Source: The Washington Post

April 24 at 6:01 AM

ZAIDA, Pakistan — Even in his ancestral village here in northwestern Pakistan, where 23-year-old Mashal Khan was the pride of the community, the pointed finger of blasphemy made him an instant pariah.

As word reached Zaida this month that Khan, a journalism student at a university in nearby Mardan city, had been fatally beaten and shot by an enraged student mob for supposedly blaspheming against Islam, neighbors shrank from his family in suspicion, and the local cleric refused to lead a funeral prayer.

It wasn’t until several days later, after a more complex story emerged implicating university officials and radical Muslim students in falsely accusing Khan, and police declared he had done nothing to insult his faith, that the villagers dared to express grief and organize a funeral.

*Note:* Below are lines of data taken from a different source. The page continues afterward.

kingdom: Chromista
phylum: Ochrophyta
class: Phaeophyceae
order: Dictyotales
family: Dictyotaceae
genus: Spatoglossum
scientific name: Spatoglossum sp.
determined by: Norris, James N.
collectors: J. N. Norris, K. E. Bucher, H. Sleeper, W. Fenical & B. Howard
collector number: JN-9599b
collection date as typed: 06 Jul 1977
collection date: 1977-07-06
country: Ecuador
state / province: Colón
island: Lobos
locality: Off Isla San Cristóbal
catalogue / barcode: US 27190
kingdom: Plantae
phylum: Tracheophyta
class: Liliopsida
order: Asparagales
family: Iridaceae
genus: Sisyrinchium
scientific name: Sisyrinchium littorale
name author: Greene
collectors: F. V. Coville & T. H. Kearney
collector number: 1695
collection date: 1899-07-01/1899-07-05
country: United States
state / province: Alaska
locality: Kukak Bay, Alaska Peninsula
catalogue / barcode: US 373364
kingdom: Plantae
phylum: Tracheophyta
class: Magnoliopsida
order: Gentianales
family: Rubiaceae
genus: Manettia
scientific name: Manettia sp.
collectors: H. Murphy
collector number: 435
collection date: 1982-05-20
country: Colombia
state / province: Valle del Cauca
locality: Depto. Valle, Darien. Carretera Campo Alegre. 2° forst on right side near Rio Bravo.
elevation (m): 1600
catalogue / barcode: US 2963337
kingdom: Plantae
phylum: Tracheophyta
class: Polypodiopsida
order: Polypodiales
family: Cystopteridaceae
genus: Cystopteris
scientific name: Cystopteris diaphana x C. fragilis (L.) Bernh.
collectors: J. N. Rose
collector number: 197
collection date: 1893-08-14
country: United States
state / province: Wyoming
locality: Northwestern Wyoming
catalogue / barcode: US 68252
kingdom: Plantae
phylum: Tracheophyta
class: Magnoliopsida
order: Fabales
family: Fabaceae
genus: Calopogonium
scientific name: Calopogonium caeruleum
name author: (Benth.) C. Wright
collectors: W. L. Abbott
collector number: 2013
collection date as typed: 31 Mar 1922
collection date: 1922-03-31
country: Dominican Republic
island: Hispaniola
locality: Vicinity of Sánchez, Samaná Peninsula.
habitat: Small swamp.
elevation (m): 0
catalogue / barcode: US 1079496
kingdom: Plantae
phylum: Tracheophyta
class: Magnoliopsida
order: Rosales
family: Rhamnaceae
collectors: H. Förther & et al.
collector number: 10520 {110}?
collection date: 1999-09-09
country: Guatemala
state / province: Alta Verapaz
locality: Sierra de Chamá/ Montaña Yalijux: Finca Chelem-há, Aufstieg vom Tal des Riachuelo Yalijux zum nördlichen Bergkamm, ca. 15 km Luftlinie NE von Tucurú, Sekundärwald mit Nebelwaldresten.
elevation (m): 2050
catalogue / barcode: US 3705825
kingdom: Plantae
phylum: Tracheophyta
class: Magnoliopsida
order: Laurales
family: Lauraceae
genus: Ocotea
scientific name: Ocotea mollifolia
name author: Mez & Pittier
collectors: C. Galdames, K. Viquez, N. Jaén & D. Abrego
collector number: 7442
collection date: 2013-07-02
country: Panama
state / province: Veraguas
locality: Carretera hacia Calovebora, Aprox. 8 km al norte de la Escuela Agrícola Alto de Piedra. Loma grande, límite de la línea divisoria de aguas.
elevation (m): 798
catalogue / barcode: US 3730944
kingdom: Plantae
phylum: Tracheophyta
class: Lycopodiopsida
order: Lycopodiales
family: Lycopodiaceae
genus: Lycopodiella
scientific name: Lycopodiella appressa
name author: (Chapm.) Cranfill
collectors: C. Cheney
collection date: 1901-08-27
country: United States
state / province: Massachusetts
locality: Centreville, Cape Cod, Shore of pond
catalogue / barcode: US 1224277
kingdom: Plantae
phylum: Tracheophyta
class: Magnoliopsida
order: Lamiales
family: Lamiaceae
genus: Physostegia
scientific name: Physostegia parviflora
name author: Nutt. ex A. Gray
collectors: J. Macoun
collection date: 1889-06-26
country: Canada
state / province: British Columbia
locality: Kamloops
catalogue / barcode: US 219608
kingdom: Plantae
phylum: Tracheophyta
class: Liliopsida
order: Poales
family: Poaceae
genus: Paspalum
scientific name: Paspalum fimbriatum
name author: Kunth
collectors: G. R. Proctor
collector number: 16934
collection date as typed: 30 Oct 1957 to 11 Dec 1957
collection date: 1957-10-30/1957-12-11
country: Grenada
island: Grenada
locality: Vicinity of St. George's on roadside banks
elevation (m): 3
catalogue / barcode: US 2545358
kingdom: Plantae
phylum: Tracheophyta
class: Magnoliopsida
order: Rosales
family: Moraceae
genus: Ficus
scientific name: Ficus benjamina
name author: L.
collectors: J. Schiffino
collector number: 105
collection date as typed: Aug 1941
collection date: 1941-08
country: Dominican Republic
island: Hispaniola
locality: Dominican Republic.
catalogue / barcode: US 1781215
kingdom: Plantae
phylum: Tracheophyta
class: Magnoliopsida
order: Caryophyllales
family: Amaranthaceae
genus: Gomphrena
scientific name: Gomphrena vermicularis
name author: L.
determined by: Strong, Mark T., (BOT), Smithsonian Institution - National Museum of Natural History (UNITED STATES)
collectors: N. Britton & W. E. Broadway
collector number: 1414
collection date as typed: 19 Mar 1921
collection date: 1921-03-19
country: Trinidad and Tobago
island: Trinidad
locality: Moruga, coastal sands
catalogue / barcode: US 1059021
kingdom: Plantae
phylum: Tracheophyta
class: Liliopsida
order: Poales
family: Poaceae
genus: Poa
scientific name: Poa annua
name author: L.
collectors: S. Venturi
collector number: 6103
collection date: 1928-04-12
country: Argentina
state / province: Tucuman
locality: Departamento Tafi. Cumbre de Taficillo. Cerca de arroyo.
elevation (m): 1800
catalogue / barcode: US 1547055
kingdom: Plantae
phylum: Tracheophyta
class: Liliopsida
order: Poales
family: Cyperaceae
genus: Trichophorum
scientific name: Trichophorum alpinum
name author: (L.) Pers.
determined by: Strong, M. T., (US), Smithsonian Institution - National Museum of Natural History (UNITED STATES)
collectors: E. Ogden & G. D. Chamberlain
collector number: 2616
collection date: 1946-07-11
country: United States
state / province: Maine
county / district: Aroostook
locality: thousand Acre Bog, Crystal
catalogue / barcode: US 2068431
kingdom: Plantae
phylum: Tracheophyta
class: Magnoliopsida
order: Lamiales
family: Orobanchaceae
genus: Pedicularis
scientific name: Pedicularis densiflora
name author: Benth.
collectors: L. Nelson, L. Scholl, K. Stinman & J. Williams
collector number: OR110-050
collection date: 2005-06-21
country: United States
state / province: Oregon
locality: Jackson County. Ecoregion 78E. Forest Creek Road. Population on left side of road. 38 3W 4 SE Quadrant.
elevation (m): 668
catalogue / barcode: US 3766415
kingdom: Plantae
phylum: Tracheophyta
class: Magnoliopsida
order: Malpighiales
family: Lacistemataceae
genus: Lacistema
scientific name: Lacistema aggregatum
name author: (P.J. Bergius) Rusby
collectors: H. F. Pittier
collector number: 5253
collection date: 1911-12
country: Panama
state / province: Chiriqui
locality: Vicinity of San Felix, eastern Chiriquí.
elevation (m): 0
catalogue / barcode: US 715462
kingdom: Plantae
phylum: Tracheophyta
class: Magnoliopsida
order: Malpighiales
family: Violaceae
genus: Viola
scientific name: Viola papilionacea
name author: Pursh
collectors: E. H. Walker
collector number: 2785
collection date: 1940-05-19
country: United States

“I lost my son, my friend and my light. It shattered my world,” said his father, Iqbal Khan Iqbal, a social worker and poet in his 70s. “But my greatest sorrow was that no one in the village came to offer condolences.”

Iqbal described his son as an intellectually curious, outspoken young man who had explored Sufi mysticism and studied in Russia but had never strayed from his Muslim upbringing. He expressed particular horror that Khan had been killed by fellow students, reportedly egged on by university officials in retaliation for criticizing official policies. Police have arrested 22 people in the case.